Molekülorbitale am Beispiel H2

Molekülorbitale (MOs) des H2-Moleküls
Autor: Ulrich Helmich 2022, Lizenz: siehe Seitenende.

Dieses Bild zeigt, wie die kovalente Bindung zwischen zwei H-Atomen in einem H2-Molekül nach der Molekülorbital-Theorie (MO-Theorie) zustande kommt.

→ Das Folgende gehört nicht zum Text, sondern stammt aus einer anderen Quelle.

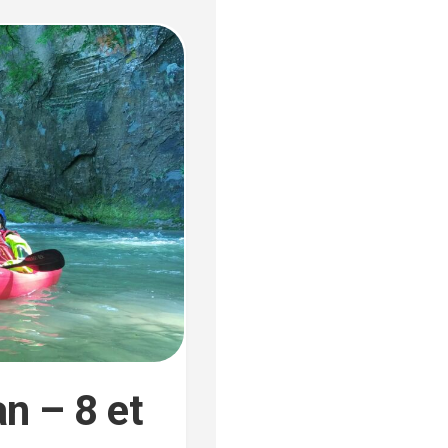
n – 8 et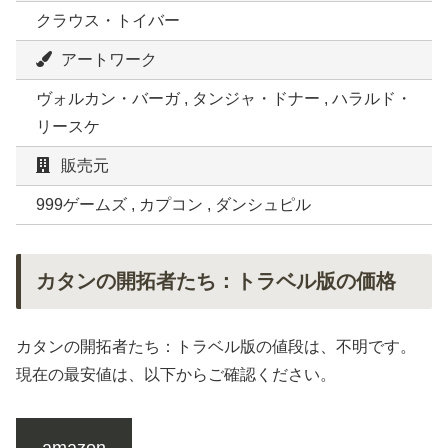
クラウス・トイバー
アートワーク
ヴォルカン・バーガ , タンジャ・ドナー , ハラルド・
リースケ
販売元
999ゲームズ , カプコン , ダンシュピル
カタンの開拓者たち：トラベル版の価格
カタンの開拓者たち：トラベル版の値段は、不明です。
現在の最安値は、以下からご確認ください。
amazon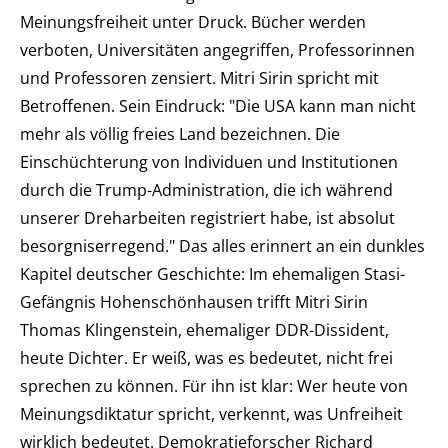
Meinungsfreiheit unter Druck. Bücher werden
verboten, Universitäten angegriffen, Professorinnen
und Professoren zensiert. Mitri Sirin spricht mit
Betroffenen. Sein Eindruck: "Die USA kann man nicht
mehr als völlig freies Land bezeichnen. Die
Einschüchterung von Individuen und Institutionen
durch die Trump-Administration, die ich während
unserer Dreharbeiten registriert habe, ist absolut
besorgniserregend." Das alles erinnert an ein dunkles
Kapitel deutscher Geschichte: Im ehemaligen Stasi-
Gefängnis Hohenschönhausen trifft Mitri Sirin
Thomas Klingenstein, ehemaliger DDR-Dissident,
heute Dichter. Er weiß, was es bedeutet, nicht frei
sprechen zu können. Für ihn ist klar: Wer heute von
Meinungsdiktatur spricht, verkennt, was Unfreiheit
wirklich bedeutet. Demokratieforscher Richard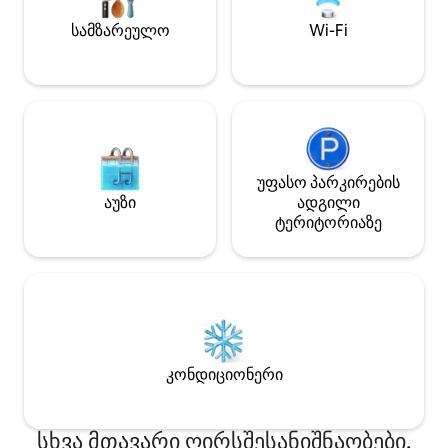
ადგილას, სადაც პარკებამდე,
რესტორნებამდე,
სამზარეულო
Wi-Fi
უნივერსიტეტებამდე და ადგილობრივ
ღირსშესანიშნაობებამდე სულ
რამდენიმე წუთში მოხვდებით. იტაკის
მუნიციპალიტეტი მოკლევადიანი
გაქირავების ნებართვის ნომერი STR-
25-1
უფასო პარკირების
აუზი
ადგილი
ტერიტორიაზე
კონდიციონერი
სხვა მთავარი ღირსშესანიშნაობები,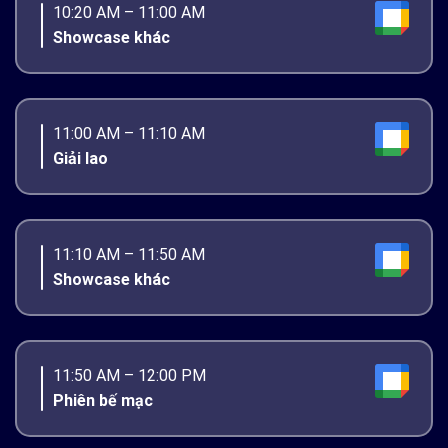
10:20 AM – 11:00 AM
Showcase khác
11:00 AM – 11:10 AM
Giải lao
11:10 AM – 11:50 AM
Showcase khác
11:50 AM – 12:00 PM
Phiên bế mạc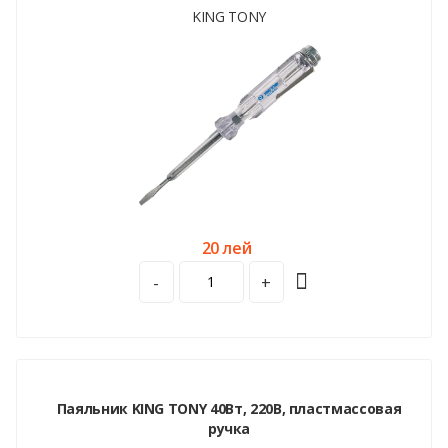
KING TONY
20 лей
-
+
Паяльник KING TONY 40Вт, 220В, пластмассовая
ручка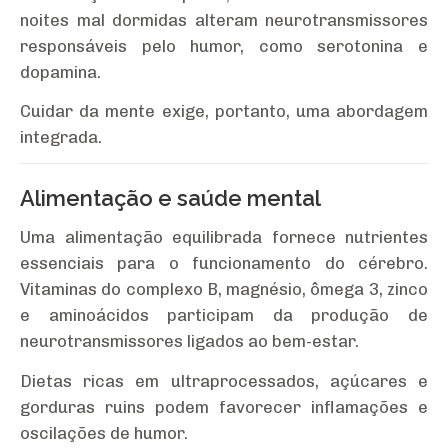
noites mal dormidas alteram neurotransmissores
responsáveis pelo humor, como serotonina e
dopamina.
Cuidar da mente exige, portanto, uma abordagem
integrada.
Alimentação e saúde mental
Uma alimentação equilibrada fornece nutrientes
essenciais para o funcionamento do cérebro.
Vitaminas do complexo B, magnésio, ômega 3, zinco
e aminoácidos participam da produção de
neurotransmissores ligados ao bem-estar.
Dietas ricas em ultraprocessados, açúcares e
gorduras ruins podem favorecer inflamações e
oscilações de humor.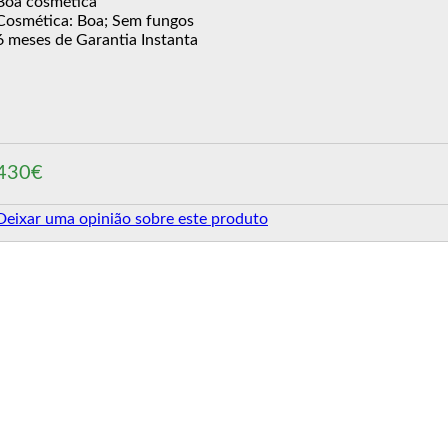
Boa cosmética
Cosmética: Boa; Sem fungos
6 meses de Garantia Instanta
430€
Deixar uma opinião sobre este produto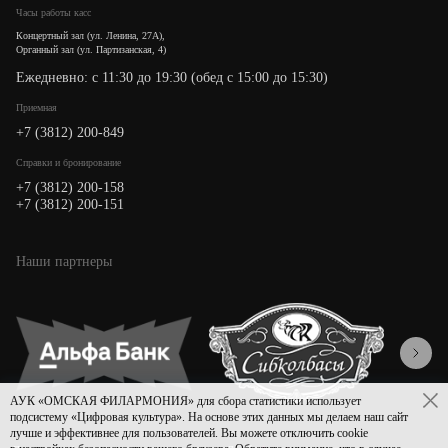
Часы работы касс
Концертный зал (ул. Ленина, 27А),
Органный зал (ул. Партизанская, 4)
Ежедневно: с 11:30 до 19:30 (обед с 15:00 до 15:30)
Приемная
+7 (3812) 200-849
Cправки и бронирование
+7 (3812) 200-158
+7 (3812) 200-151
Наши партнеры
АУК «ОМСКАЯ ФИЛАРМОНИЯ» для сбора статистики использует
подсистему «Цифровая культура». На основе этих данных мы делаем наш сайт
лучше и эффективнее для пользователей. Вы можете отключить cookie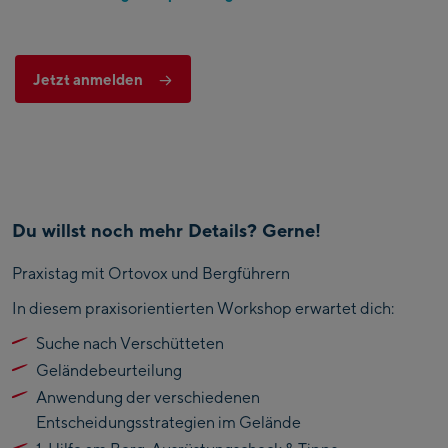
Jetzt anmelden
Du willst noch mehr Details? Gerne!
Praxistag mit Ortovox und Bergführern
In diesem praxisorientierten Workshop erwartet dich:
Suche nach Verschütteten
Geländebeurteilung
Anwendung der verschiedenen
Entscheidungsstrategien im Gelände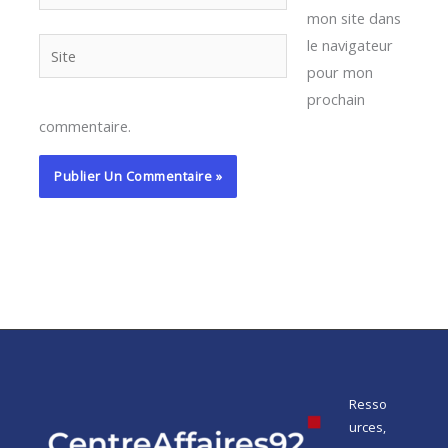
mail*
mon site dans
le navigateur
Site
pour mon
prochain
commentaire.
Resso
urces,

Das 1s-Orbital des einen H-Atoms kann mit dem 1s-Orbital eines zweiten H-Atoms ein energieärmeres, bindendes Molekülorbital (kurz: MO) bilden. Man kann sich leicht vorstellen, dass sich die beiden Bindungselektronen die meiste Zeit ungefähr in der Mitte zwischen den beiden Atomkernen aufhalten und daher durch ihre negative Ladung die beiden Kerne zusammenhalten.

In dem Diagramm in Abbildung 1 sind die Energieniveaus dieser Orbitale eingezeichnet. Eine direkte Messung des Energieniveaus eines einzelnen Atomorbitals ist nicht möglich, man kann aber messen, wie viel Energie bei der Bildung des Molekülorbitals freigesetzt wird. Man weiß daher, dass das entstandene, mit zwei Elektronen besetzte MO energetisch deutlich tiefer liegt als die 1s-Atomorbitale der beiden Wasserstoff-Atome. Das ist ja auch der Grund, warum diese Reaktion - Bildung von H2 aus zwei H-Atomen - überhaupt stattfindet.

Wir sehen aber noch etwas anderes, total Interessantes in diesem Diagramm. Neben dem bindenden MO existiert auch noch ein sogenanntes antibindendes Molekülorbital. Hier weichen die beiden Atomorbitale sozusagen voreinander aus, die Elektronen befinden sich nicht zwischen den Atomkernen, sondern auf entgegengesetzten Seiten. Das antibindende MO ist normalerweise nicht mit Elektronen besetzt, weil das Energieniveau dieses MOs sehr hoch ist, sehr viel höher als die Energieniveaus der Atomorbitale. Darum sind in dem Diagramm auch keine Pfeile in dem antibindenden MO eingezeichent.

Was hat das Ganze nun mit der radikalischen Substitution zu tun?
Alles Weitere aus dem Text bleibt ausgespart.